American Missionary Association.


The friends of the A. M. A. who examine the receipts acknowledged in this number of the Missionary will be gratified to see a total of $31,976.58 for March, thus making up in some measure for the falling off in February. But too much encouragement must not be taken from this single item. Let it only stimulate our friends to a steady effort to round out the year with the $300,000 called for by the annual meeting and by the imperative needs of the work. To reach that sum $168,000 will be required for the remaining six months of the year, or $28,000 per month.


The most infamous enactments of the Congress of the United States have been made in response to the demands of caste prejudice; as for example in the Fugitive Slave Law. A parallel to this is found in the recent bill prohibiting Chinese immigration——an enactment injurious to this country, a wrong to China and a violation of the fundamental principles of the Declaration of Independence, and of the law of God.
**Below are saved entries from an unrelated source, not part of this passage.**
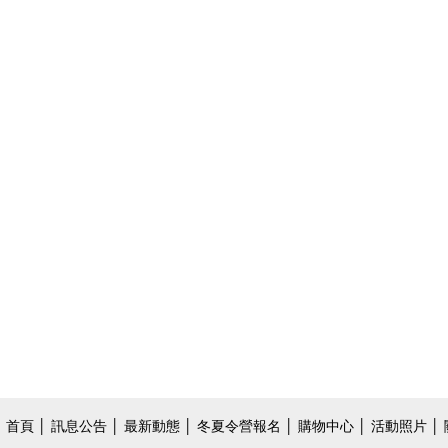
首頁
│
訊息公告
│
最新動態
│
冬夏令營報名
│
購物中心
│
活動照片
│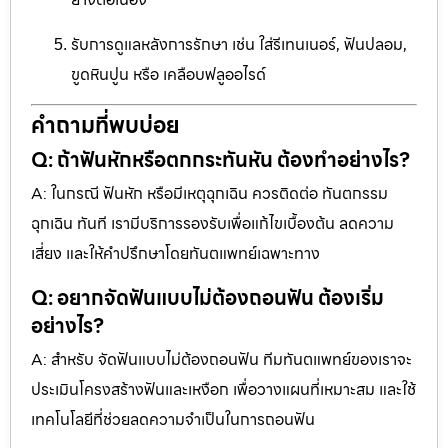
รับการดูแลหลังการรักษา เช่น ใส่รีเทนเนอร์, ฟันปลอม,
ขูดหินปูน หรือ เคลือบฟลูออไรด์
คำถามที่พบบ่อย
Q: ถ้าฟันหักหรือตกกระทันหัน ต้องทำอย่างไร?
A: ในกรณี ฟันหัก หรือมีเหตุฉุกเฉิน ควรติดต่อ ทันตกรรม
ฉุกเฉิน ทันที เรามีบริการรองรับเพื่อแก้ไขเบื้องต้น ลดความ
เสี่ยง และให้คำปรึกษาโดยทันตแพทย์เฉพาะทาง
Q: อยากจัดฟันแบบไม่ต้องถอนฟัน ต้องเริ่ม
อย่างไร?
A: สำหรับ จัดฟันแบบไม่ต้องถอนฟัน ทีมทันตแพทย์ของเราจะ
ประเมินโครงสร้างฟันและเหงือก เพื่อวางแผนที่เหมาะสม และใช้
เทคโนโลยีที่ช่วยลดความจำเป็นในการถอนฟัน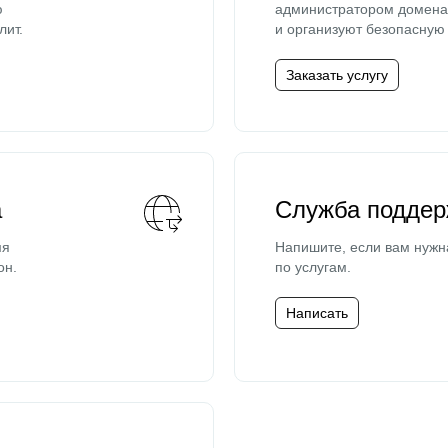
ю
администратором домена 
лит.
и организуют безопасную 
Заказать услугу
а
Служба поддер
мя
Напишите, если вам нужн
он.
по услугам.
Написать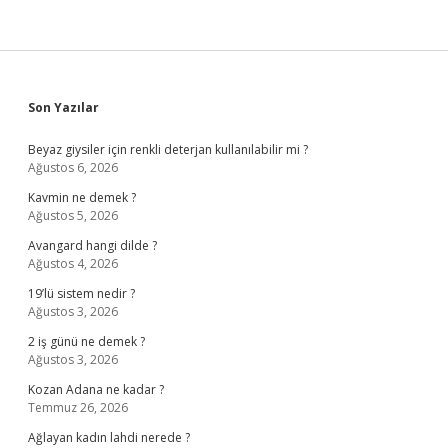
Sidebar
Son Yazılar
Beyaz giysiler için renkli deterjan kullanılabilir mi ?
Ağustos 6, 2026
Kavmin ne demek ?
Ağustos 5, 2026
Avangard hangi dilde ?
Ağustos 4, 2026
19’lü sistem nedir ?
Ağustos 3, 2026
2 iş günü ne demek ?
Ağustos 3, 2026
Kozan Adana ne kadar ?
Temmuz 26, 2026
Ağlayan kadın lahdi nerede ?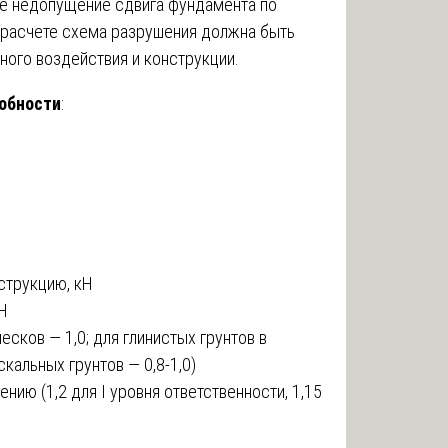
же недопущение сдвига фундамента по
 расчете схема разрушения должна быть
ного воздействия и конструкции.
собности
:
струкцию, кН
кН
есков — 1,0; для глинистых грунтов в
кальных грунтов — 0,8-1,0)
нию (1,2 для I уровня ответственности, 1,15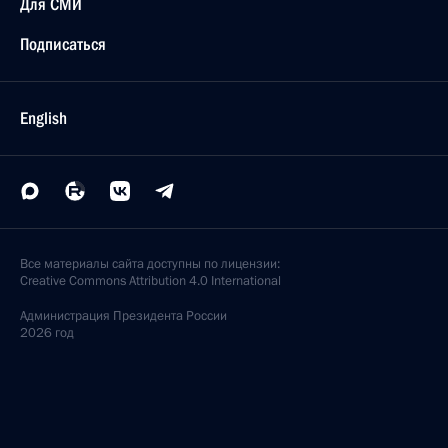
Для СМИ
Подписаться
English
Все материалы сайта доступны по лицензии:
Creative Commons Attribution 4.0 International
Администрация
Президента России
2026 год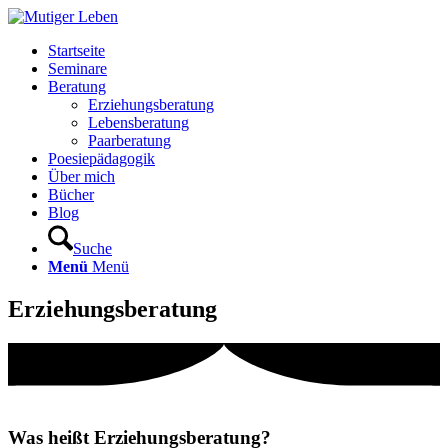
Startseite
Seminare
Beratung
Erziehungsberatung
Lebensberatung
Paarberatung
Poesiepädagogik
Über mich
Bücher
Blog
Suche
Menü
Menü
Erziehungsberatung
Was heißt Erziehungsberatung?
It is a shameful repudiation of our boast that this land is an asylum for the oppressed of all nations, and it is a cowardly acknowledgment that a hundred thousand inoffensive Chinamen can so excite and alarm a nation of fifty millions of people. It is with great gratification that we chronicle the veto of this bill by President Arthur. We only regret that he has not put the veto more squarely against the principle of such prohibition.